15 November 2021

TWO BOOKS

 Professor Peter Kwasniewski has done it again!! However, whencever, does he get the time and the energy?? He has again edited, and himself made important contributions to, a valuable collection of papers.

From Benedict's PEACE to Francis's WAR, Angelico Press, hot from the presses ... is, of course, concerned with responses to PF's declaration of War on the Great and Holy Tradition. I suppose if I were a citizen of the U S of A, it might make me think of the attack upon Pearl Harbour; a violent and unprovoked attack on a peaceable people by thanatophile enthusiasts. I mean, of course, Traditionis custodes.

This crude assault on the authentic worship of the Latin Church is, perhaps, even more gross than the events of the late sixties and the seventies. Since then, reconstruction, painstaking and prayer-driven, had brought us laboriously back, step-by-step, ever closer, to a healthy Catholic culture. Beginning in 1971 with the highly restrictive Indult which Cardinal Heenan extracted from S Paul VI, we have moved, step by step, nearer to orthopraxy. Now a grim, rigid, merciless bigotry is attempting to steal the fruits of so much work ... and, indeed, of so much scholarship ... done over half a century. 

One of the good results of the Liturgical Revolution of circa 1970 is that, subsequently, immense amounts of research have revolutionised our understanding of the liturgical culture of the churches of the Roman Rite. There were some big names among those who laboured in the decades after the Council; but how much more we now know and understand than they did. 

And many of the pieces in this book are by some of those scholars.

In this volume, you will find the words of five cardinals ... two of them former prefects of Vatican dicasteries whose glory it is that PF found them insufficiently compliant, but could not silence them. And more than sixty other writers (the proprieties prescribe that I must confess: that they include myself).

 

Are Canonizations Infallible? is also a collection by Peter Kwasniewski; I have commended it to you before. An additional reason for everybody below the age of seventy to buy and read this book has just recently occurred to me. Videlicet:

Usually, empirical tests are hard to apply to discussions concerning theological topics.
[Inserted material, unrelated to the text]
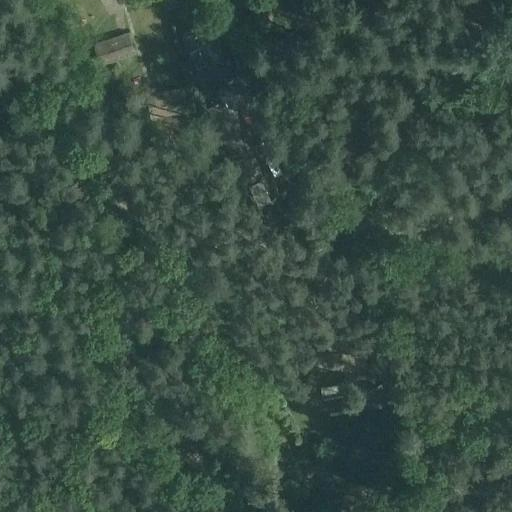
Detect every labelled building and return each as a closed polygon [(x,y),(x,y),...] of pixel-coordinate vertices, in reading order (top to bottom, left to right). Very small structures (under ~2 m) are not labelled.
[(210,21),(183,34),(205,79),(232,65),(210,21)] [(100,63),(135,50),(128,30),(93,43),(100,63)] [(190,83),(148,91),(153,117),(195,109),(190,83)] [(115,93),(100,99),(116,139),(131,133),(115,93)] [(253,98),(242,104),(252,125),(263,119),(253,98)] [(261,175),(234,121),(219,129),(245,183),(261,175)] [(261,181),(249,186),(258,206),(270,201),(261,181)] [(341,349),(341,351),(341,369),(365,369),(365,350),(364,350),(341,349)]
Freddie Ayer, the atheist Oxford philosopher whose lectures I rather enjoyed as an undergraduate, used to make this point rather powerfully ... until he had a ... well, shall we say an experience ... which very nearly ... um ...

In the question of Canonisations, we may have an exception to Ayer's non-falsifiability doctrine.

If, in the aftermath of this all-fun pontificate, PF is canonised, we shall know for a certainty ... do you agree? ... that canonisations can be as fallible as they can be, er, risible.

(Arouca Press.)

Read it!! 

 

FOOTNOTE: I have searched in vain among the footnotes for any evidence that whoever drafted TC had read the works of Christine Mohrman.